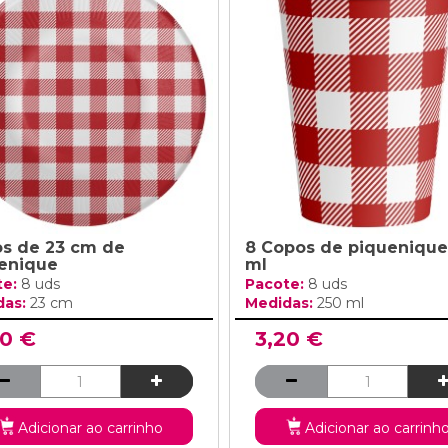
os de 23 cm de
8 Copos de piquenique
enique
ml
te:
8 uds
Pacote:
8 uds
das:
23 cm
Medidas:
250 ml
20 €
3,20 €
Adicionar ao carrinho
Adicionar ao carrinh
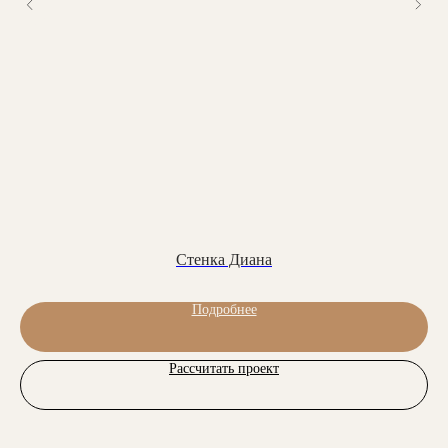
Люблинская ул., 100 к2
Фабрика: с 8.00 до 18.00
г. Москва, ул. Перерва, 1а
Заказать обратный звонок:
Обратный звонок
Стенка Диана
Мебель на стыке искусства,
технологий и комфорта
Подробнее
Соцсети
YouTube
Рассчитать проект
ВКонтакте
Ритм
Telegram
MAX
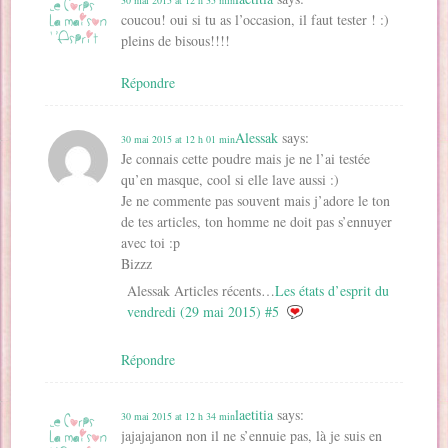
coucou! oui si tu as l’occasion, il faut tester ! :)
pleins de bisous!!!!
Répondre
Alessak
says:
30 mai 2015 at 12 h 01 min
Je connais cette poudre mais je ne l’ai testée
qu’en masque, cool si elle lave aussi :)
Je ne commente pas souvent mais j’adore le ton
de tes articles, ton homme ne doit pas s’ennuyer
avec toi :p
Bizzz
Alessak Articles récents…
Les états d’esprit du
vendredi (29 mai 2015) #5
Répondre
laetitia
says:
30 mai 2015 at 12 h 34 min
jajajajanon non il ne s’ennuie pas, là je suis en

++++

▸ **YOUR TASK**: Return each entry exactly as it stands above, apart from any images.

▸ **SOLUTION FOR THIS PROBLEM**:
os de 23 cm de
8 Copos de piquenique
enique
ml
te:
8 uds
Pacote:
8 uds
das:
23 cm
Medidas:
250 ml
20 €
3,20 €
Adicionar ao carrinho
Adicionar ao carrinh
Люблинская ул., 100 к2
Фабрика: с 8.00 до 18.00
г. Москва, ул. Перерва, 1а
Заказать обратный звонок:
Обратный звонок
Стенка Диана
Мебель на стыке искусства,
технологий и комфорта
Подробнее
Соцсети
YouTube
Рассчитать проект
ВКонтакте
Ритм
Telegram
MAX
coucou! oui si tu as l’occasion, il faut tester ! :)
pleins de bisous!!!!
Répondre
Alessak
says:
30 mai 2015 at 12 h 01 min
Je connais cette poudre mais je ne l’ai testée
qu’en masque, cool si elle lave aussi :)
Je ne commente pas souvent mais j’adore le ton
de tes articles, ton homme ne doit pas s’ennuyer
avec toi :p
Bizzz
Alessak Articles récents…
Les états d’esprit du
vendredi (29 mai 2015) #5
Répondre
laetitia
says:
30 mai 2015 at 12 h 34 min
jajajajanon non il ne s’ennuie pas, là je suis en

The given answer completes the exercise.